▶ **Text excerpt**
────────────────────────────────────────
It is well-settled law that a cheque issued as security would
also come under the provisions of Section 138 of the
Negotiable Instruments Act 1881. See 2016 (3) SCC page 1
titled Don Ayengia v. State of Assam & another. It is well-
settled law that where there is a conflict between former law
and subsequent law, then subsequent law always prevails.”
26. It was laid down by the Hon'ble Supreme Court in
Sampelly Satyanarayana Rao vs. Indian Renewable Energy
Development Agency Limited 2016(10) SCC 458 that issuing a cheque
toward security will also attract the liability for the commission of
an offence punishable under Section 138 of the NI Act. It was
observed: -
“10. We have given due consideration to the submission
advanced on behalf of the appellant as well as the
observations of this Court in Indus Airways Private Limited
versus Magnum Aviation Private Limited (2014) 12 SCC 53 with
reference to the explanation to Section 138 of the Act and the
expression “for the discharge of any debt or other liability”
────────────────────────────────────────
▶ **Request a**
Reproduce the botanical specimen records below, swapping "locality" for "site" and keeping every other part unchanged. Leave out the pictures.

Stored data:
────────────────────────────────────────
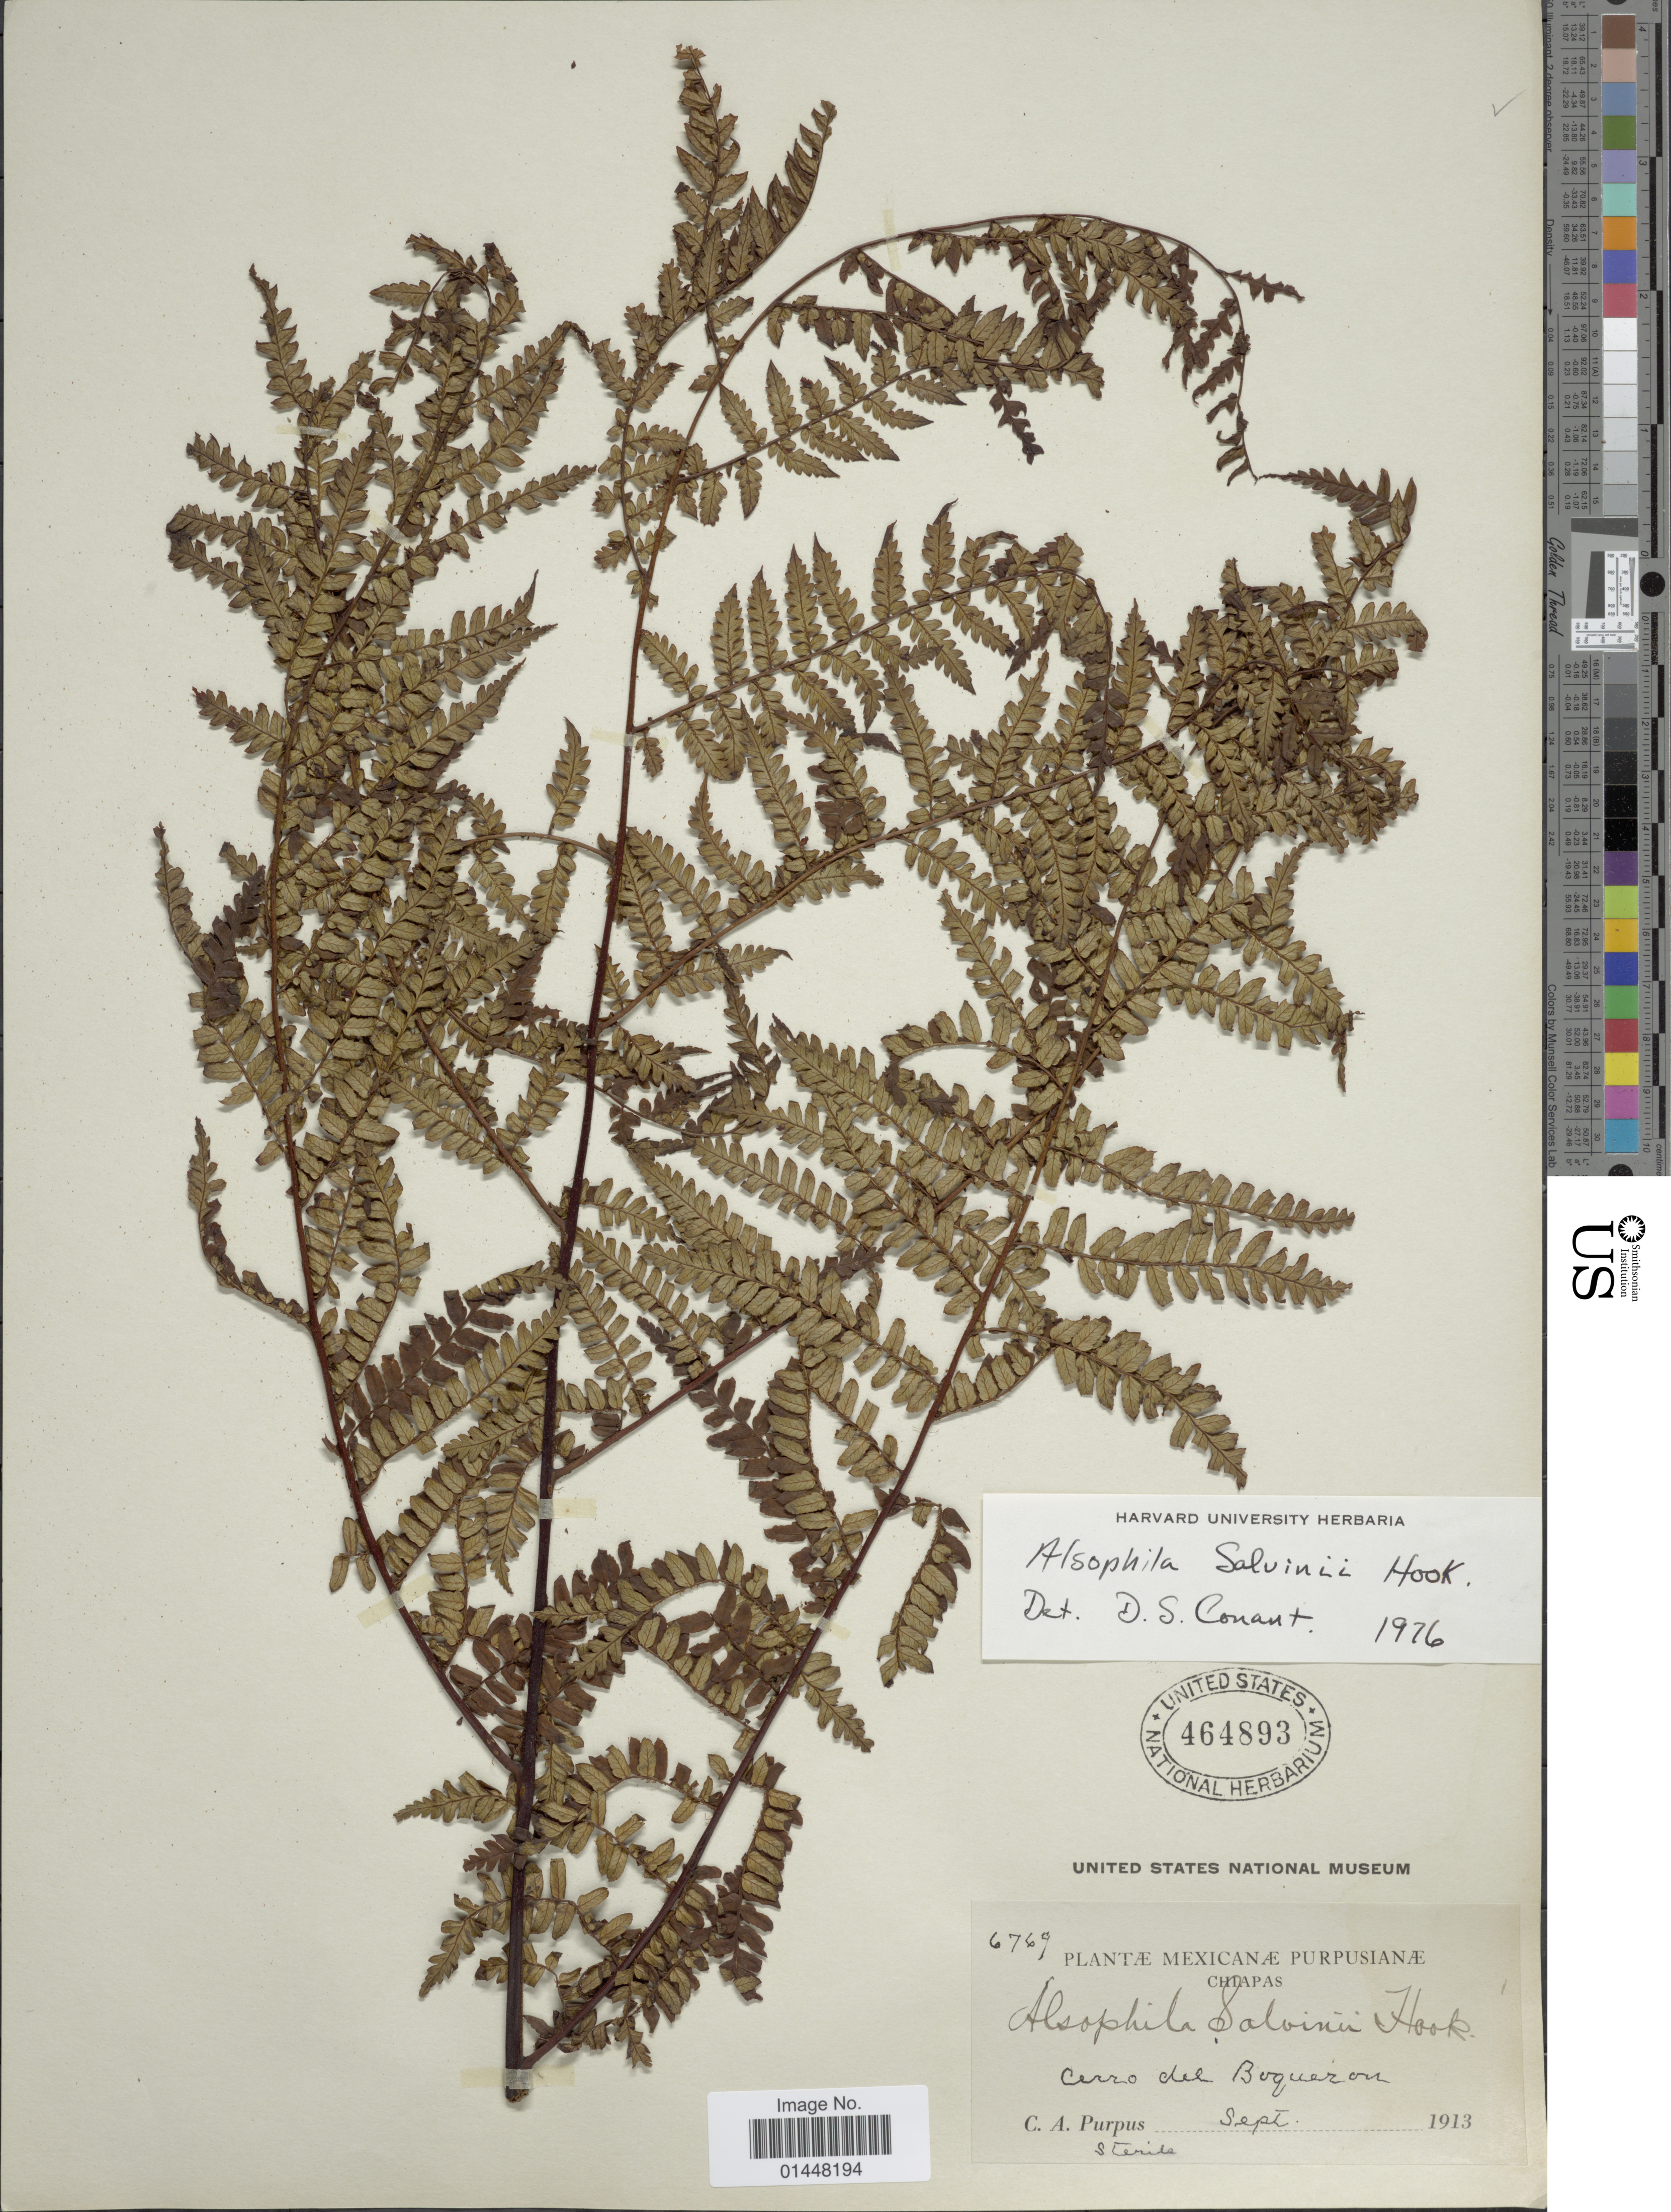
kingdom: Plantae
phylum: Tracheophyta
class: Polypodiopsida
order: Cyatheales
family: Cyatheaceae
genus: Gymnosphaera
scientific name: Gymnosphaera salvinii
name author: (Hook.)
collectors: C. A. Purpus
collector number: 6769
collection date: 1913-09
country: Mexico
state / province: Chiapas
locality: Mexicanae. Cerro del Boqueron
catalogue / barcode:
────────────────────────────────────────
▶ **Request b**
In the legal excerpt above, which law prevails when a former law conflicts with a subsequent law?

▶ **Complete output a**
kingdom: Plantae
phylum: Tracheophyta
class: Polypodiopsida
order: Cyatheales
family: Cyatheaceae
genus: Gymnosphaera
scientific name: Gymnosphaera salvinii
name author: (Hook.)
collectors: C. A. Purpus
collector number: 6769
collection date: 1913-09
country: Mexico
state / province: Chiapas
site: Mexicanae. Cerro del Boqueron
catalogue / barcode:

▶ **Complete output b**
The subsequent law always prevails.